Do these statements agree with the blog posts below? Answer yes or no for each, quoting the words of the posts that decide it. 1. FileSalvage scanned only 10 megs of the damaged drive in 3 hours. 2. The first chunk copied with dd gave back fifty of the missing photos. 3. The iPod shuffle sells for $250.

Selected extract:
※ ※ ※

I’ve spent the last hour furiously backing up the photos, mail, address book, time log, GarageBand mixes, notes, and other stuff I thought I’d lost forever.

Good: Having FileSalvage recover your lost files.
Better: Having the drive mount and not even needing FileSalvage!

Update Feb 24: I went back and tried to get a couple less critical things off the drive today and it’s back to being dead. Good thing I got off what I could the other day.

Crash of '05: Followup

The replacement drive has been working fine after the old one crashed last month, but it’s been bugging me that there were some files that I couldn’t recover, like some family photos taken around Halloween. Yesterday I bought FileSalvage, a program that promised to scan the bad drive and recover what it could, but it had problems working with the damaged drive (10megs scanned after 3 hours).

I put on my geek hat and discovered that Unix’s “dd” command can be used to copy raw disk blocks from the damaged drive to a spare partition, a couple gigs worth at a time. It took about an hour to copy the first chunk, and FileSalvage then recovered a bunch of stuff off of it, including 4 of the missing photos. Encouraged, I continued with the next chunk, and an hour later I’d recovered fifty of the family photos! It will take over 20 hours to recover the drive at this point, but it’s something I can do at my leisure, as time permits, and while it’s working I can be doing other things. I see now why DriveSavers charges two grand or more to do this!

iLife 05 arrives!

When I got back home tonite I discovered that the new iLife 05 had arrived. It took a few minutes to install, and I played a bit with the new GarageBand. It seems a little faster, and I really like the new transcription feature (notes on a staff). Put together a few measures of layered rock, remembering how easy it is to do that (it’s been a month since I’ved played with it).

iPhoto has a cool new feature where you can use a calendar to display all the photos in a given month, or on a given day. I hear it will keep track of movie clips, but I didn’t get a chance to try that out.

And iMove and iDVD look like they have some nifty new features, but I’m saving playing with those til I have a few hours to spare.

Sweet spots and tipping points

The big news in the Apple world this week is the new iPod shuffle and the iMac mini. This is big news because Apple has always been perceived as having innovative but expensive products, and these two new products are positioned in the mass-market sweet spot. There’s a great illustration of that here.

Lots of people lust after an iPod, but $250 can be tough to justify. The $99 “iPod shuffle” is nearly an impulse buy. After it was announced, one Apple Store sold out of 2,000 Shuffles in just four hours — a lot of people bought one for themselves plus one (or more!) for friends. I think Apple has a hit here.

※ ※ ※

[Aerial feature coordinates]
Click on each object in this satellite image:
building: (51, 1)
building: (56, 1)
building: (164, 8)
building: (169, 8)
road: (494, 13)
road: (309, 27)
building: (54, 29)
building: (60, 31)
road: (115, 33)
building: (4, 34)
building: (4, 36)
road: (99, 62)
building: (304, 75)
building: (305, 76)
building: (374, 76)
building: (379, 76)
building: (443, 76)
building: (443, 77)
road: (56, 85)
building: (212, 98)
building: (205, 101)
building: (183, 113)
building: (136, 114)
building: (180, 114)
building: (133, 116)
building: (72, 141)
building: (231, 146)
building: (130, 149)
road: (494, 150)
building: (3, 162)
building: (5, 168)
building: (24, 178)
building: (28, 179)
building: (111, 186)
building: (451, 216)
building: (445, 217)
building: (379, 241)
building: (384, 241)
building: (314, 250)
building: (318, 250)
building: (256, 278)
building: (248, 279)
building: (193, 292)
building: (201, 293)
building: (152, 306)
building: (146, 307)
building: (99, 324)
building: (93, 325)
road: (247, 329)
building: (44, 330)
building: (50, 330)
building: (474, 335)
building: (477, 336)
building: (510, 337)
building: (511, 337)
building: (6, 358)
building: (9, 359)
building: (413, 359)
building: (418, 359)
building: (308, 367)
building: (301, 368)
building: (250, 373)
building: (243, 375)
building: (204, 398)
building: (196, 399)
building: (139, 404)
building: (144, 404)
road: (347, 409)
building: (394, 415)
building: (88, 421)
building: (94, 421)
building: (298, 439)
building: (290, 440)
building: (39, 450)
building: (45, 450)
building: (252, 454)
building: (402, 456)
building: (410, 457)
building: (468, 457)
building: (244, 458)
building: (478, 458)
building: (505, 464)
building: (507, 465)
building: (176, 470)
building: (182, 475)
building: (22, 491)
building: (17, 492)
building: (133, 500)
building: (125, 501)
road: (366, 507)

※ ※ ※

Worked solution:
1. Yes: "10megs scanned after 3 hours"
2. No: "FileSalvage then recovered a bunch of stuff off of it, including 4 of the missing photos"
3. No: "The $99 “iPod shuffle” is nearly an impulse buy."